RECORD EXCERPTS |
◆ ◆ ◆

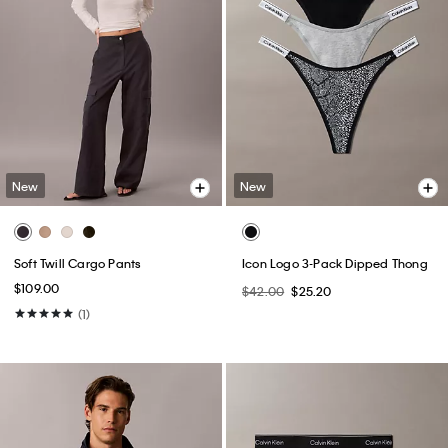
New
New
Soft Twill Cargo Pants
Icon Logo 3-Pack Dipped Thong
$109.00
$42.00
$25.20
(1)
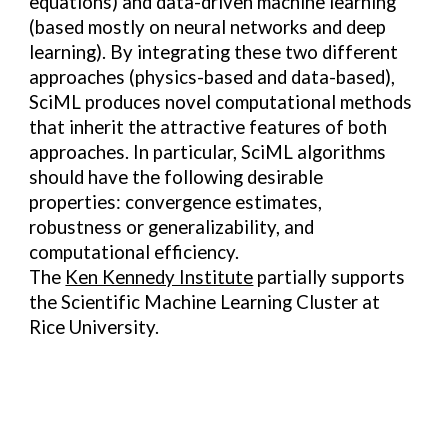
equations) and data-driven machine learning
(based mostly on neural networks and deep
learning). By integrating these two different
approaches (physics-based and data-based),
SciML produces novel computational methods
that inherit the attractive features of both
approaches. In particular, SciML algorithms
should have the following desirable
properties: convergence estimates,
robustness or generalizability, and
computational efficiency.
The
Ken Kennedy Institute
partially supports
the
Scientific Machine Learning Cluster
at
Rice University.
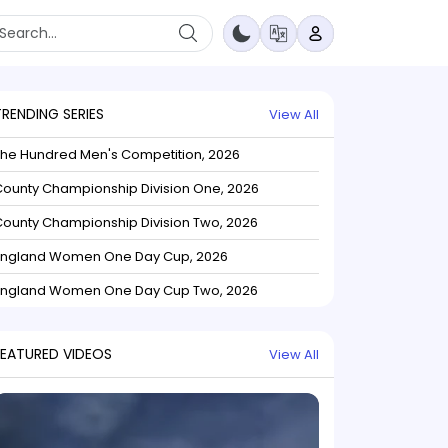
TRENDING SERIES
View All
The Hundred Men's Competition, 2026
ounty Championship Division One, 2026
ounty Championship Division Two, 2026
England Women One Day Cup, 2026
England Women One Day Cup Two, 2026
FEATURED VIDEOS
View All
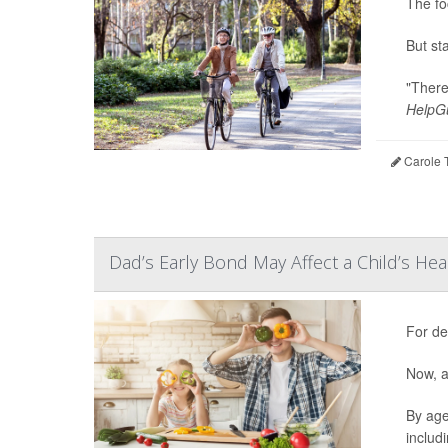
The fo
But st
"There
HelpGu
Carole T
Dad’s Early Bond May Affect a Child’s Hea
For de
Now, a
By age
includ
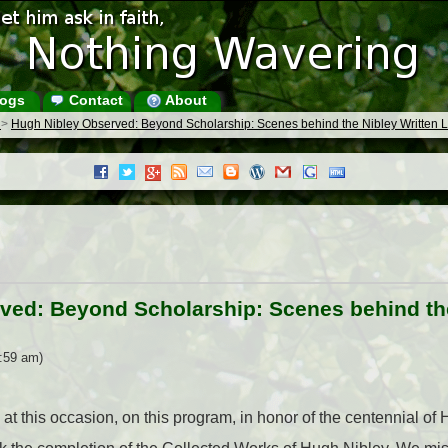
ogs
Contact
About
s
>
Hugh Nibley Observed: Beyond Scholarship: Scenes behind the Nibley Written 
ved: Beyond Scholarship: Scenes behind the
1:59 am)
at this occasion, on this program, in honor of the centennial of 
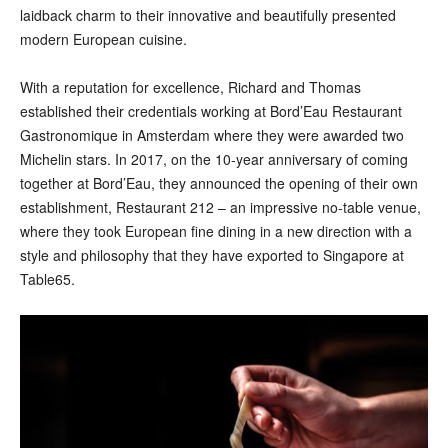
laidback charm to their innovative and beautifully presented
modern European cuisine.
With a reputation for excellence, Richard and Thomas
established their credentials working at Bord’Eau Restaurant
Gastronomique in Amsterdam where they were awarded two
Michelin stars. In 2017, on the 10-year anniversary of coming
together at Bord’Eau, they announced the opening of their own
establishment, Restaurant 212 – an impressive no-table venue,
where they took European fine dining in a new direction with a
style and philosophy that they have exported to Singapore at
Table65.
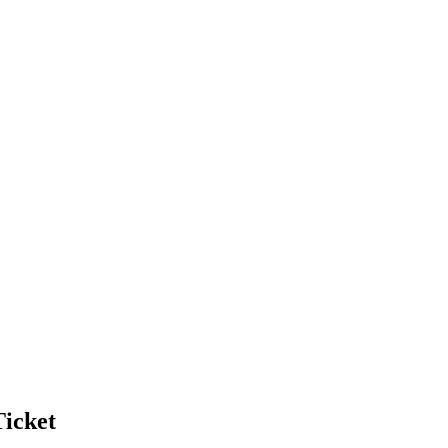
icket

◆ ◆ ◆

PROBLEM |
Copy out every line of the entries where the string "computational" shows up.

TASK RESPONSE |
SciML produces novel computational methods
computational efficiency.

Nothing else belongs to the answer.